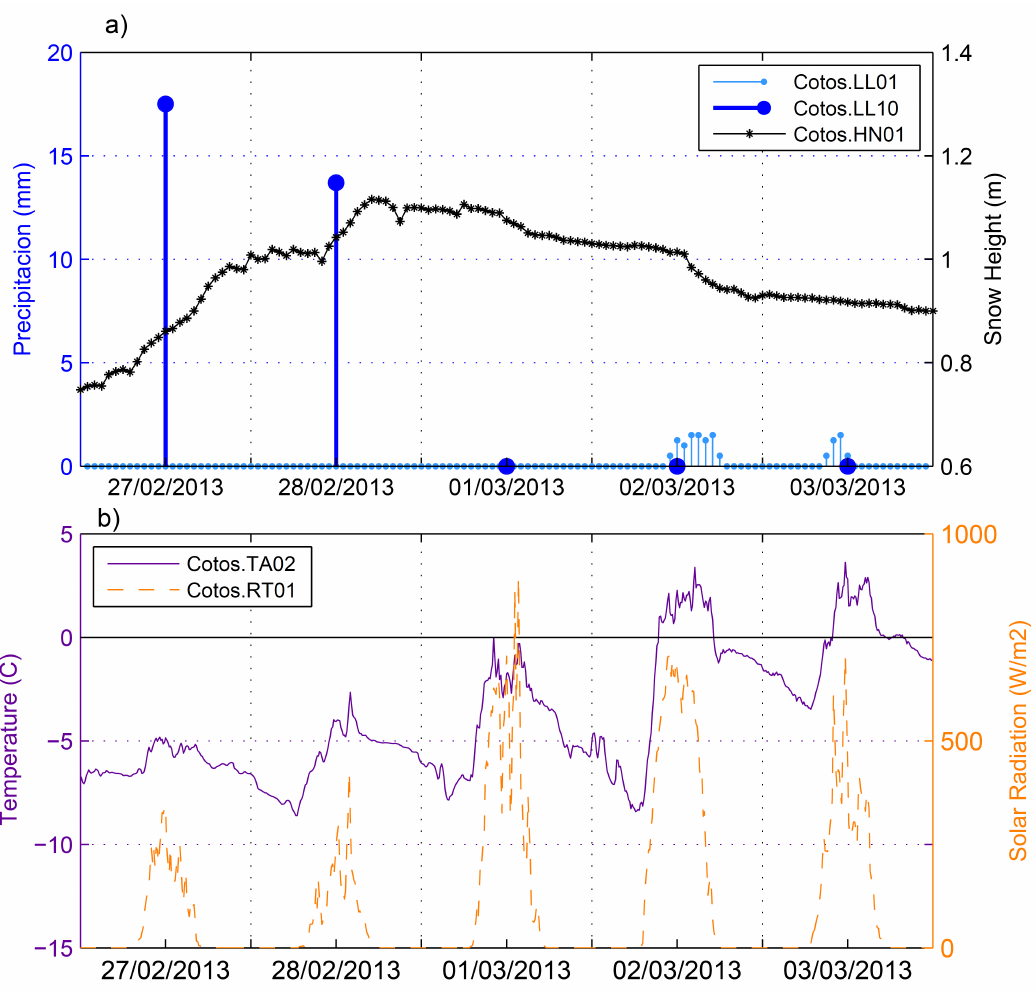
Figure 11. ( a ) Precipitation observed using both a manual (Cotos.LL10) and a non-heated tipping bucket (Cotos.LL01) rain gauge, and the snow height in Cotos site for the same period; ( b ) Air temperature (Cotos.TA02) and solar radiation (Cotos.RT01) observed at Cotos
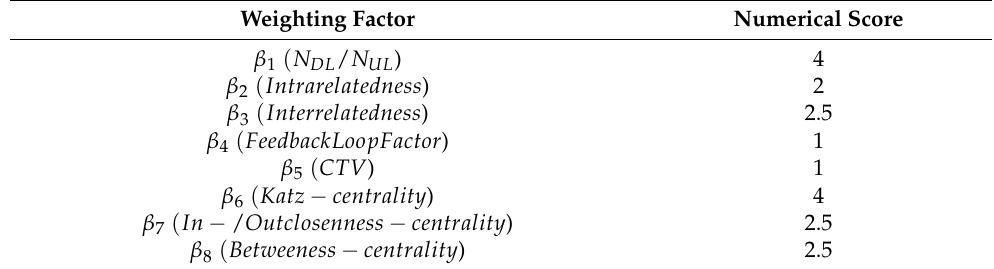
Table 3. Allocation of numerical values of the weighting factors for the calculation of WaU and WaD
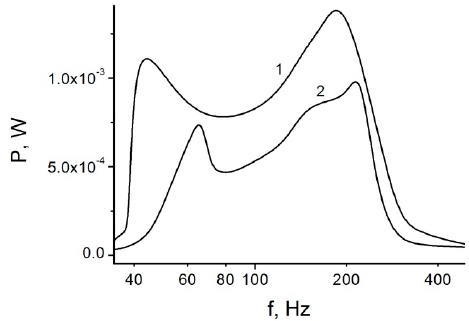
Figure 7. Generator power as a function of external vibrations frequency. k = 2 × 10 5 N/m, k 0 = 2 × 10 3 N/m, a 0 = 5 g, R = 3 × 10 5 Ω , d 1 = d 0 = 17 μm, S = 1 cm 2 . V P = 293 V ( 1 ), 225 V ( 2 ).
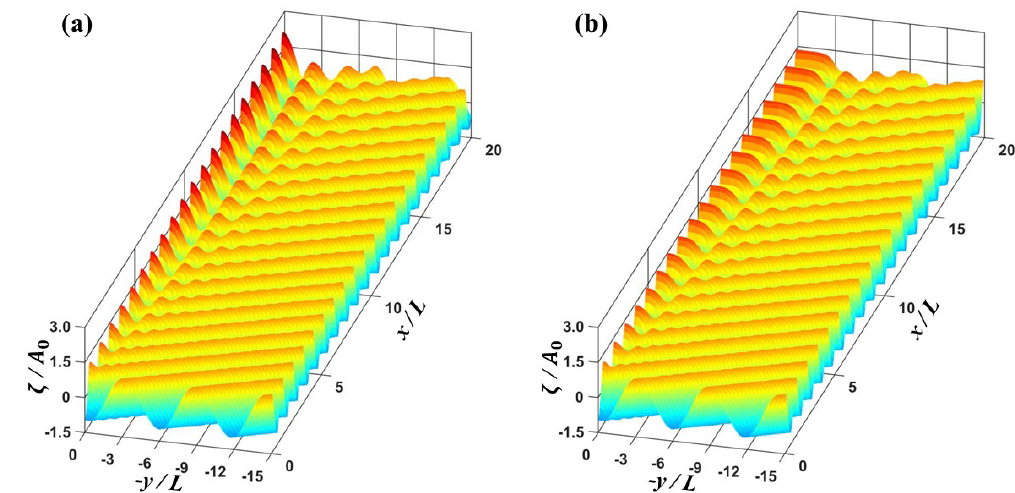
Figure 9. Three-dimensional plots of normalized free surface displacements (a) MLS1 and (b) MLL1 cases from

▶ [Problem to solve]: Could you retype exactly the lines running from the one with "Figure 7. Generator" to the end of the material above, pictures omitted?

▶ [Written response]:
Figure 7. Generator power as a function of external vibrations frequency. k = 2 × 10 5 N/m, k 0 = 2 × 10 3 N/m, a 0 = 5 g, R = 3 × 10 5 Ω , d 1 = d 0 = 17 μm, S = 1 cm 2 . V P = 293 V ( 1 ), 225 V ( 2 ).
Figure 9. Three-dimensional plots of normalized free surface displacements (a) MLS1 and (b) MLL1 cases from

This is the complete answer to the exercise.